Während dieser Unfall verhindert werden konnte, passierte es andere Male trotzdem: 21 Unfälle mit Verletzten haben sich gemäss Geoportal des Bundes auf der rund drei Kilometer langen Strecke zwischen Boltigen und Weissenbach BE in den Jahren 2011 bis 2021 ereignet. Fünf Mal gab es dabei Schwerverletzte.

Um die Kantonsstrasse durch Reidenbach sicherer zu machen, legte der Kanton 2018 sogar ein Sanierungsprojekt der Bevölkerung vor. Doch ausgerechnet der Boltiger Gemeinderat wehrte sich dagegen und erhob Einsprache. Mit bizarrer Begründung: Der Rat wollte keine Bodenwellen, empfand diese als gefährlich wegen der Wasserbildung. Und auch gegen die Idee, Bäume zu pflanzen, sträubte er sich.

Der zuständige Kreisoberingenieur Markus Wyss sagt zu Blick, dass es beim Sanierungsprojekt allerdings um weit mehr als nur um Bodenwellen und Bäume gehe. «Etwa um fehlende Gehwege oder um den Bau einer zweckmässigen Bushaltestelle.» Aber: «Seit der Ablehnung wurde das Sanierungsprojekt nicht weiterbearbeitet.»
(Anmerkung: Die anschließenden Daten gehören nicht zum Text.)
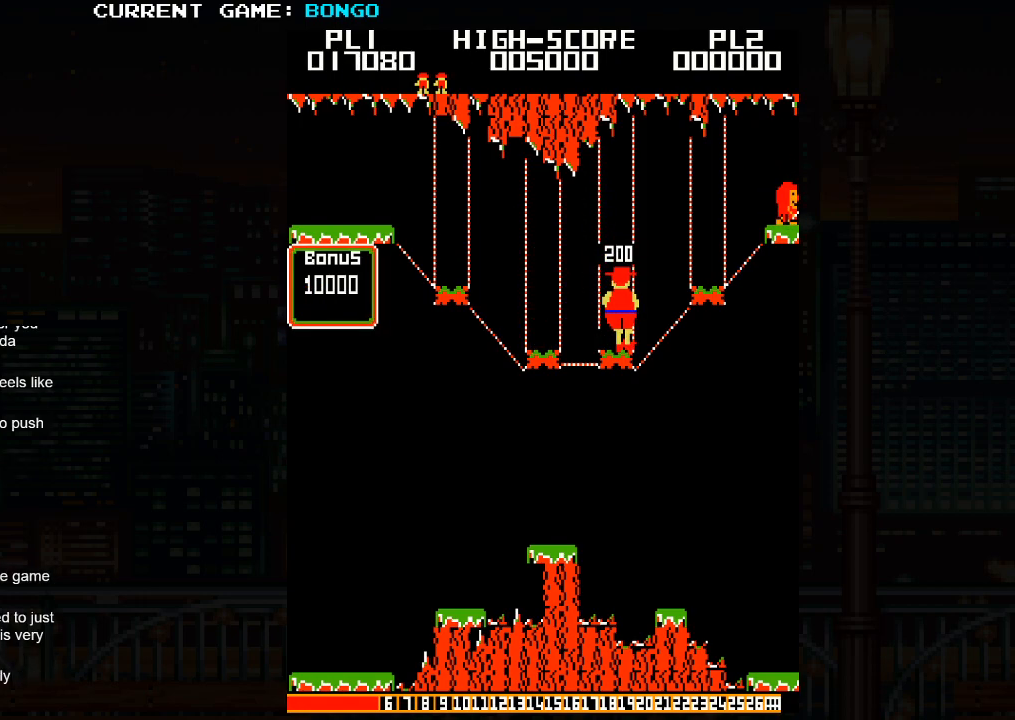
{"buttons": [], "left_stick": "center", "events": []}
Das Projekt ruht also. Im Gegensatz dazu blieb Hans Matti nicht untätig: Mit seinem eigenen Radargerät misst er fleissig die Verkehrsströme, die an seinem Haus vorbeifliessen – machen statt nur motzen.
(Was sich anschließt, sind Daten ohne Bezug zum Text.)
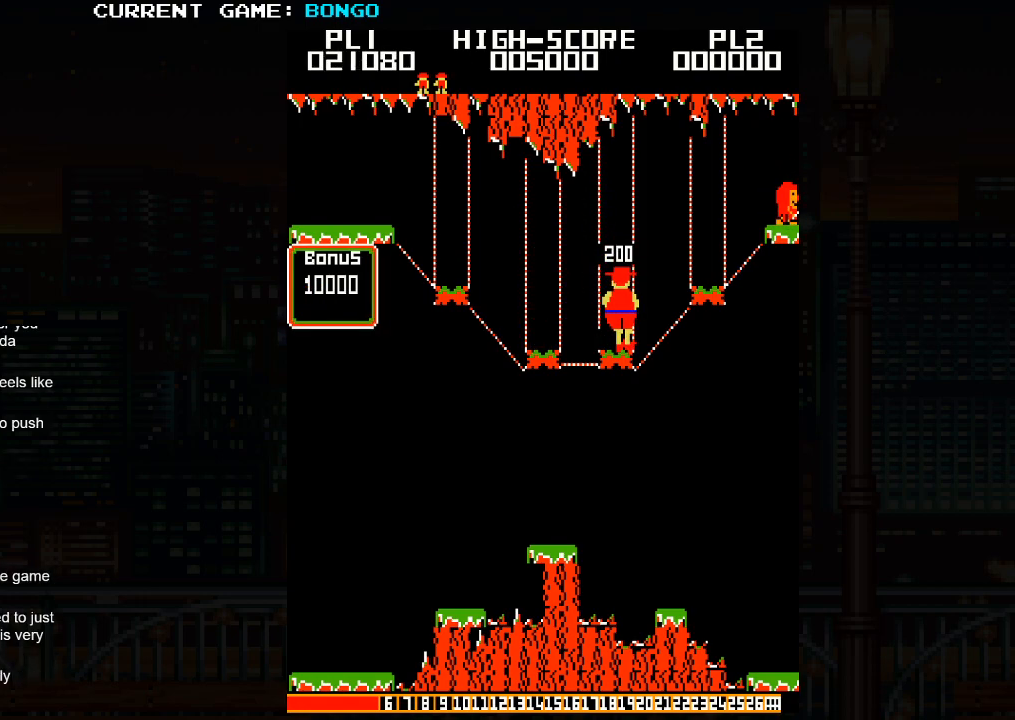
{"buttons": [], "left_stick": "center", "events": []}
Jeder Vierte schneller unterwegs als erlaubt

Und sein Radar beweist: In der dritten Augustwoche dieses Jahres misst Mattis Radargerät, dass 26 Prozent aller Fahrzeuge schneller als mit den erlaubten 50 Kilometern pro Stunde unterwegs sind.

Die detaillierte Auswertung der zweiten Augustwoche zeigt wiederum, dass es sich nicht nur um minimale Übertretungen handelte: Über ein Dutzend Fahrzeuge wurde da mit 100 km/h oder mehr gemessen. Im Extremfall sei gar schon mit 120 Sachen vor seinem Haus durchgerast worden, so Matti.

Dass er sein Gerät gekauft und installiert hat und dass er gar den Beweis für die Schnellfahrerei erbringen konnte, hat dem Rentner aber nichts genützt. Im Gegenteil: «Ich werde deswegen im Dorf angefeindet.» Er sagt klar: «Ich bin in Boltigen verhasst. Wegen meiner Bestrebungen nach Verkehrsberuhigungsmassnahmen gabs mal vor Jahren Hupkonzerte vor meinem Haus – auch mitten in der Nacht.»

Nach Blick-Besuch geht Huperei wieder los

Und prompt: In der Nacht nach dem Blick-Besuch Anfang September sei es mit der «elenden Huperei» wieder losgegangen, wie Matti berichtet. Er befürchtet: «Vermutlich haben Automobilisten und Lastwagenfahrer die Leute vom Blick bei den Dreharbeiten gesehen und wollen jetzt so verhindern, dass ein Artikel erscheint.»

Doch allen Anfeindungen zum Trotz ist für Matti klar, dass er und seine Frau das Haus in Boltigen nicht verlassen werden. «Ich würde zwar schon wegziehen wollen. Aber sie will ums Verrecken bleiben», sagt er. «Also bleiben wir auch. Lieber Zoff mit allen anderen – als mit meiner Frau.»

Zu diesen «anderen» gehört auch die lokale Politik. Die Boltiger Gemeinderatspräsidentin Anna Bieri verzichtet auf Blick-Anfrage aber auf eine Stellungnahme. «Die verschiedenen Punkte sind uns bekannt, sowie die Vorwürfe und der Unmut von Herrn Matti. Die zuständigen Stellen dazu sind eingebunden», sagt sie nur.